Records shown START
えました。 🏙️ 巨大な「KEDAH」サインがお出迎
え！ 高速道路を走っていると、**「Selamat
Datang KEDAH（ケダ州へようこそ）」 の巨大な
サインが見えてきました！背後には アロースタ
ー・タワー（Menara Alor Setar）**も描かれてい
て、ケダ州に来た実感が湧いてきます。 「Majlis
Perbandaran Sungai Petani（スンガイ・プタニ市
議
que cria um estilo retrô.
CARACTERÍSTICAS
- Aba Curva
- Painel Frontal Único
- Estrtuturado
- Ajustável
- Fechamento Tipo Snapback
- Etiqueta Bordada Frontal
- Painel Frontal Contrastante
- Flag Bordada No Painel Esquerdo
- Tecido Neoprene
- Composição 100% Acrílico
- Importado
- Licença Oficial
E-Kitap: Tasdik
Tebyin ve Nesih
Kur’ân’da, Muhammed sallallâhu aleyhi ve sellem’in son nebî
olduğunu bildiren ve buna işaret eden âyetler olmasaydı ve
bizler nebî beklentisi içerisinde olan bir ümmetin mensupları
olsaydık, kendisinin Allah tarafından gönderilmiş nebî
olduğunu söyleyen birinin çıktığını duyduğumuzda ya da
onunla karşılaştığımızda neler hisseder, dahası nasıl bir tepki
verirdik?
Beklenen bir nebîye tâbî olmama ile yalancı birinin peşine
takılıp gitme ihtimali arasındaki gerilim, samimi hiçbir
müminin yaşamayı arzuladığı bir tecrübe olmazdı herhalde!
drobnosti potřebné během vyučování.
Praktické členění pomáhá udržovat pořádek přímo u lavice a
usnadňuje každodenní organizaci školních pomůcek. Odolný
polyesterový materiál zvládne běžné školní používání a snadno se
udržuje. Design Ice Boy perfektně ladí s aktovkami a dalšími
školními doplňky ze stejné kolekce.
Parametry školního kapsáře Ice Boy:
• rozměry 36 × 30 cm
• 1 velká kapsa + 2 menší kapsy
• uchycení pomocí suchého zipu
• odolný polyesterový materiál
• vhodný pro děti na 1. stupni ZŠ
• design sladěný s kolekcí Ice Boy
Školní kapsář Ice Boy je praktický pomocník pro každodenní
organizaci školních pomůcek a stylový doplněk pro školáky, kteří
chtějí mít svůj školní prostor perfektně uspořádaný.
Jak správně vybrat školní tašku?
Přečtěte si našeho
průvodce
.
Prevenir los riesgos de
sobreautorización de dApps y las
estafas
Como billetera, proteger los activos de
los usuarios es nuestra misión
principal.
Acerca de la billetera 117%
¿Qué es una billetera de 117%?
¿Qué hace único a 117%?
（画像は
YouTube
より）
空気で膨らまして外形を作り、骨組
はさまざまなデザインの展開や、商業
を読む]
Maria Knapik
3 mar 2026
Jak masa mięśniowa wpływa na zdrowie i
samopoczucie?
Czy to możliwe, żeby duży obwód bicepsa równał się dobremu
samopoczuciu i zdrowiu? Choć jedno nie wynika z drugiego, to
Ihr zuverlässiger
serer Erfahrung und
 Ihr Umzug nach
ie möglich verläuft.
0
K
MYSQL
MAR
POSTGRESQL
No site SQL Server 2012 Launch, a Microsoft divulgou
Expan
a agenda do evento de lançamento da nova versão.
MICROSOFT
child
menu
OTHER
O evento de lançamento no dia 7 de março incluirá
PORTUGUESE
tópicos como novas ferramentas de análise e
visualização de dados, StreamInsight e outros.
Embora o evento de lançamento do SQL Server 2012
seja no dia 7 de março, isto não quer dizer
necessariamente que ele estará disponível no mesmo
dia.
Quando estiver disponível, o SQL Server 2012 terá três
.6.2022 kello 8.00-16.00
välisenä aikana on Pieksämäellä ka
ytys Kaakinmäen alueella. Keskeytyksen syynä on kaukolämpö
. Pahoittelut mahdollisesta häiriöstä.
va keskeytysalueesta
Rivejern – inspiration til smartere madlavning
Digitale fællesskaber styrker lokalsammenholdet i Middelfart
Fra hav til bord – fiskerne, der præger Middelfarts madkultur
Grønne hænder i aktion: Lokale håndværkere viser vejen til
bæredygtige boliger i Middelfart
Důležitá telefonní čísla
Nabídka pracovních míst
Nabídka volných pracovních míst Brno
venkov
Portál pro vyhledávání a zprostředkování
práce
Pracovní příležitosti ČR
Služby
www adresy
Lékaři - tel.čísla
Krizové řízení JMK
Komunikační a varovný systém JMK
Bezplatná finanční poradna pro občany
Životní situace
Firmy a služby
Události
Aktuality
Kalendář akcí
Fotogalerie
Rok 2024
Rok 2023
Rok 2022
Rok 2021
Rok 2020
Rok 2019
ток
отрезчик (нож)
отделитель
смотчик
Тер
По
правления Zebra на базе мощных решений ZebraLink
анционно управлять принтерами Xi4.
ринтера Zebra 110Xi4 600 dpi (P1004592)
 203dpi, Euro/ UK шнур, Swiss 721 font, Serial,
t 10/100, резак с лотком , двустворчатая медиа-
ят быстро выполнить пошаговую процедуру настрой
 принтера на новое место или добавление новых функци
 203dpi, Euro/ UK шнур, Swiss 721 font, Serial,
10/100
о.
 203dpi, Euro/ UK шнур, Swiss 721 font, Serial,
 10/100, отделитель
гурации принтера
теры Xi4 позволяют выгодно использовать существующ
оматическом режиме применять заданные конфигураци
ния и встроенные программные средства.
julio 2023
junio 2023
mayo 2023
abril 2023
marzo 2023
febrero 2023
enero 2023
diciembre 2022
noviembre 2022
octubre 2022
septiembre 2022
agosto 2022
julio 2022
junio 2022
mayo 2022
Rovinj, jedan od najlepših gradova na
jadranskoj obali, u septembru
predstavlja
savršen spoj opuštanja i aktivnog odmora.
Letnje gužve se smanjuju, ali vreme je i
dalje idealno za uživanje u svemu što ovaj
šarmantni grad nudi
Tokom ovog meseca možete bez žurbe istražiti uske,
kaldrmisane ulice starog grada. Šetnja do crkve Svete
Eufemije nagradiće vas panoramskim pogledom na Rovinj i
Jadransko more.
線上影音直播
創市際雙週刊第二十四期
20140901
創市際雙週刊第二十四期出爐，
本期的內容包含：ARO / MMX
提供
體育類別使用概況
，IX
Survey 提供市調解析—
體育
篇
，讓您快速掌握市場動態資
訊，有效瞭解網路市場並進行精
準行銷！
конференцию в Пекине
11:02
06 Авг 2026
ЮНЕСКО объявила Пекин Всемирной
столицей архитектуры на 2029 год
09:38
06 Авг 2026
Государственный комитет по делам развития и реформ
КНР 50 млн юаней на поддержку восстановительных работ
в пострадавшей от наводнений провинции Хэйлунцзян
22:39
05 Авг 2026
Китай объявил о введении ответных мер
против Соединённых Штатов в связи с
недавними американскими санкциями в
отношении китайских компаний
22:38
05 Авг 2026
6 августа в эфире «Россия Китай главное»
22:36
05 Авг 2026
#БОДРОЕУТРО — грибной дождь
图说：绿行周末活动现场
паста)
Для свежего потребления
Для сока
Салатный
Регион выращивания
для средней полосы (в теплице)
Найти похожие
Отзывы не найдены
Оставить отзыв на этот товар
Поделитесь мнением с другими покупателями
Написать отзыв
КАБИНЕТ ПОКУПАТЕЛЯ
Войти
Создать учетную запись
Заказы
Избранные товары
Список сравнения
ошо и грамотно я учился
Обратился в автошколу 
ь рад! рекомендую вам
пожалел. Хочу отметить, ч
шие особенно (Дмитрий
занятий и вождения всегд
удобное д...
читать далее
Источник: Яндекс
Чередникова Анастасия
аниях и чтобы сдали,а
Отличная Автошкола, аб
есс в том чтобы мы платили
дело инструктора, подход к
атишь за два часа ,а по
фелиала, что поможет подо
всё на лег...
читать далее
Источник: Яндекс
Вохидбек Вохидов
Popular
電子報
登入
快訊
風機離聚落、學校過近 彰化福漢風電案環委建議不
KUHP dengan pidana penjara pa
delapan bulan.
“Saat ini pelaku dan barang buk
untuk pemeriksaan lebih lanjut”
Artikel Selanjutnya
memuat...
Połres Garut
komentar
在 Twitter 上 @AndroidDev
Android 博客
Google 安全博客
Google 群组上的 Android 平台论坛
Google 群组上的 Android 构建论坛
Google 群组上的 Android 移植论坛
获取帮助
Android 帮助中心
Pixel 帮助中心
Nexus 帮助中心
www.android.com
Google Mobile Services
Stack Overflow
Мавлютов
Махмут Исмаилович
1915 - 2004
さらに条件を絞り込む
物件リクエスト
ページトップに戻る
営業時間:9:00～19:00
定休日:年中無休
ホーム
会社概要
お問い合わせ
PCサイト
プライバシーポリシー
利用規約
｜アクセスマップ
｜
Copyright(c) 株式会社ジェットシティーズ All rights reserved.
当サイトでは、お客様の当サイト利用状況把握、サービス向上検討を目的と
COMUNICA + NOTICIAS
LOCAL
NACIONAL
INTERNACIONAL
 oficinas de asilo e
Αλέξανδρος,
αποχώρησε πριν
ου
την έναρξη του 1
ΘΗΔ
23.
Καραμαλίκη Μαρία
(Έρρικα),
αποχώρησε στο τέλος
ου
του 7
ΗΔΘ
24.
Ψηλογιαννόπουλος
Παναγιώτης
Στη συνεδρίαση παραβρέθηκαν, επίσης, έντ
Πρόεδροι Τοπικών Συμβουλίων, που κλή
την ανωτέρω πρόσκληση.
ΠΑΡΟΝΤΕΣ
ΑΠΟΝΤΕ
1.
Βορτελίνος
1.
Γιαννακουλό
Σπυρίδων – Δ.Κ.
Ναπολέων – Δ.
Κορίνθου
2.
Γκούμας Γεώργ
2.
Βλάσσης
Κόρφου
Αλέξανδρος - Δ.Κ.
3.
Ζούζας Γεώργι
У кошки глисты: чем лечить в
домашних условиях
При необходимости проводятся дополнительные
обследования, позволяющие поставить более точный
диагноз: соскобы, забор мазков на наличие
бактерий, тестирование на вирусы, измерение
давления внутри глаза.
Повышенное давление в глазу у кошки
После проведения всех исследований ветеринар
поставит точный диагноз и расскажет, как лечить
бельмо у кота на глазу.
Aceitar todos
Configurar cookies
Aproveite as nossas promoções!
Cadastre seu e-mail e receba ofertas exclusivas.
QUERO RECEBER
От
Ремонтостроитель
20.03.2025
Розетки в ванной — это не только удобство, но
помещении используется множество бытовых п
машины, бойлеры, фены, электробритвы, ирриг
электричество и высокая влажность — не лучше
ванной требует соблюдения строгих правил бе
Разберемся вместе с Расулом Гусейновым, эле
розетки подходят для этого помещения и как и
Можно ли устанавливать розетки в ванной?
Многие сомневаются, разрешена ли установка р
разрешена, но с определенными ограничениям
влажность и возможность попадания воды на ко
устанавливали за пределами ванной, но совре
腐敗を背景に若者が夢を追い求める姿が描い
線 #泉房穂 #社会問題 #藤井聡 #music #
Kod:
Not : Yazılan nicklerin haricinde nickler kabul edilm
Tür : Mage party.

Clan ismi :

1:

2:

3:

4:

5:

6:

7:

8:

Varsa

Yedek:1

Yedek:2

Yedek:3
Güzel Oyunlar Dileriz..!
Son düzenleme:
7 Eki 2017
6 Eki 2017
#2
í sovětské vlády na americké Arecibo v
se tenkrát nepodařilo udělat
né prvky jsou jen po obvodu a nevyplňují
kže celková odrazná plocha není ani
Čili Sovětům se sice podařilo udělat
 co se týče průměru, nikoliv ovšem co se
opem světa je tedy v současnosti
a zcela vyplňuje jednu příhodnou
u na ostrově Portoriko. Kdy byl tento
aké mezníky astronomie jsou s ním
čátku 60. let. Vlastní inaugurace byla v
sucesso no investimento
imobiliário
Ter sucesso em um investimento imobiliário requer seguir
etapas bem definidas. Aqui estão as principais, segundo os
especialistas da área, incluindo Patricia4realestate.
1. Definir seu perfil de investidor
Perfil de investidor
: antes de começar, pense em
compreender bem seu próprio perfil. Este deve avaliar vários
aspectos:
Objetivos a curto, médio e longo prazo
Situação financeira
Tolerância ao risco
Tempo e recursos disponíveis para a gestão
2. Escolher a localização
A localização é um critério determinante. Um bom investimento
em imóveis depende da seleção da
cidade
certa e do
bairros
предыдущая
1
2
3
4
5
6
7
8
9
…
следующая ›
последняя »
Records shown END
● Prompt: Quote the listing above, but only from the line that shows "Многие сомневаются, разрешена ли установка р" through the line that shows "Ter sucesso em".

● Your solution:
Многие сомневаются, разрешена ли установка р
разрешена, но с определенными ограничениям
влажность и возможность попадания воды на ко
устанавливали за пределами ванной, но совре
腐敗を背景に若者が夢を追い求める姿が描い
線 #泉房穂 #社会問題 #藤井聡 #music #
Kod:
Not : Yazılan nicklerin haricinde nickler kabul edilm
Tür : Mage party.

Clan ismi :

1:

2:

3:

4:

5:

6:

7:

8:

Varsa

Yedek:1

Yedek:2

Yedek:3
Güzel Oyunlar Dileriz..!
Son düzenleme:
7 Eki 2017
6 Eki 2017
#2
í sovětské vlády na americké Arecibo v
se tenkrát nepodařilo udělat
né prvky jsou jen po obvodu a nevyplňují
kže celková odrazná plocha není ani
Čili Sovětům se sice podařilo udělat
 co se týče průměru, nikoliv ovšem co se
opem světa je tedy v současnosti
a zcela vyplňuje jednu příhodnou
u na ostrově Portoriko. Kdy byl tento
aké mezníky astronomie jsou s ním
čátku 60. let. Vlastní inaugurace byla v
sucesso no investimento
imobiliário
Ter sucesso em um investimento imobiliário requer seguir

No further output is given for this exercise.